Today, 80 boys and girls attend Academy Prep, which is modeled after a Jesuit school in New York, in fifth through eighth grades.

The school sits on 2.7 acres of land, largely donated by the Catholic diocese, in a neighborhood where only 25% of ninth-graders finish high school. More than 95% of the school’s students are African-Americans, and most are from single-parent homes.

Applicants are evaluated during a summer program after their fourth-grade year. “We typically zero in on kids who … would probably fall through the cracks if they were left where they were,” says Sam Williams, a New York college educator who last year became head of the school.

The school’s goal is to prepare the students for a local private or boarding school — they get a full scholarship to a private high school — and to instill in them the desire to go to college.

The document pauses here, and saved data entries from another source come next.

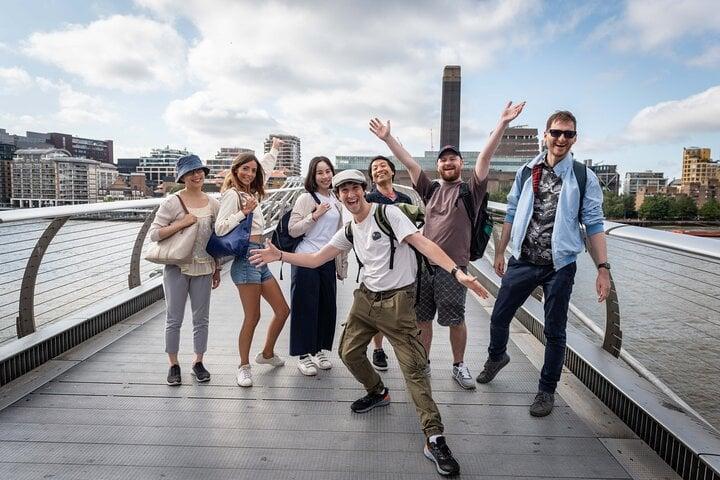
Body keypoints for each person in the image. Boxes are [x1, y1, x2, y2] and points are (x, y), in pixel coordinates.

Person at [249, 169, 490, 477]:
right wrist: (280, 254)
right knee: (348, 352)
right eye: (343, 191)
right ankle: (377, 391)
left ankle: (435, 438)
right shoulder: (349, 228)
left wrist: (457, 272)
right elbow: (316, 258)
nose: (350, 195)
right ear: (337, 196)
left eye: (354, 188)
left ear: (364, 189)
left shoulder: (388, 214)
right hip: (366, 299)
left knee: (414, 371)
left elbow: (423, 243)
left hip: (398, 303)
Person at [369, 101, 526, 390]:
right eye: (443, 160)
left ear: (461, 165)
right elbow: (410, 164)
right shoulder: (430, 190)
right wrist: (388, 139)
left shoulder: (471, 191)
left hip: (454, 267)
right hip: (424, 265)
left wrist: (502, 123)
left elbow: (485, 159)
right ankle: (424, 363)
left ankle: (458, 364)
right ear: (438, 166)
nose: (448, 162)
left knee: (455, 318)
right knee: (422, 319)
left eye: (453, 159)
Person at [476, 110, 610, 417]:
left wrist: (603, 268)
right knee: (499, 316)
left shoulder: (582, 176)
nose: (561, 139)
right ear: (545, 136)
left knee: (555, 331)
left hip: (559, 265)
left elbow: (593, 222)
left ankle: (546, 391)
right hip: (523, 259)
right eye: (556, 132)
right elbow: (510, 212)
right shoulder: (527, 171)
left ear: (574, 138)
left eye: (568, 134)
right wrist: (500, 252)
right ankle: (497, 357)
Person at [215, 137, 290, 387]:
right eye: (244, 169)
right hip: (246, 257)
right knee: (253, 316)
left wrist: (275, 149)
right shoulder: (232, 196)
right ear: (235, 170)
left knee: (282, 310)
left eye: (252, 170)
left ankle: (267, 353)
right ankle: (243, 366)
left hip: (261, 256)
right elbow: (221, 227)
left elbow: (265, 169)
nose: (249, 173)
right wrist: (243, 213)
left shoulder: (251, 192)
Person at [148, 154, 221, 386]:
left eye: (199, 171)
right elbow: (154, 234)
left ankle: (198, 362)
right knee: (174, 318)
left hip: (204, 266)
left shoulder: (213, 203)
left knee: (202, 319)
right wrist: (181, 223)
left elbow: (216, 239)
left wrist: (217, 267)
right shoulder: (172, 202)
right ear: (182, 177)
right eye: (191, 172)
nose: (197, 175)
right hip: (176, 268)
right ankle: (173, 364)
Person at [287, 156, 348, 376]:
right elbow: (292, 230)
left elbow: (342, 235)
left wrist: (342, 265)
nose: (325, 176)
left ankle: (319, 349)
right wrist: (314, 216)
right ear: (313, 176)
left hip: (327, 259)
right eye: (319, 173)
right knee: (305, 308)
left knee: (326, 307)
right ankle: (304, 355)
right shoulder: (305, 198)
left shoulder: (337, 200)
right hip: (305, 258)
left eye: (328, 171)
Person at [364, 155, 412, 371]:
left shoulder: (405, 199)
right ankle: (378, 349)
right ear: (372, 177)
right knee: (378, 307)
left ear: (393, 172)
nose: (379, 169)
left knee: (403, 308)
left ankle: (407, 352)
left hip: (403, 260)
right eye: (374, 168)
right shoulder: (368, 200)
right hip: (378, 260)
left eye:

The environment at Academy Prep is structured and demanding. “They must be given order in their lives,” says the school’s principal, Jesse Williams. When classes end at 3:30 p.m., the students help clean the school, followed by activities until 5 p.m. Students who are not on the honor roll must attend study hall until 7 p.m.

All the school’s students qualify for the federal lunch program, the only government aid the school receives.

And all students are on scholarships — cost per student is $12,000 a year. The school operates six days a week and just a few weeks short of 12 months a year. Academy Prep has a small full-time staff and nine volunteer teachers who live in apartments above the classrooms and receive health insurance and bare-bones stipends.

The school, now financed through the Academy Prep Foundation, has strong support from local corporations and individuals and boasts an endowment of $6 million. The St. Pete model soon will be replicated in the Enterprise Zone in Tampa. Down the line, other Academy Preps are being planned for Clearwater and Sarasota.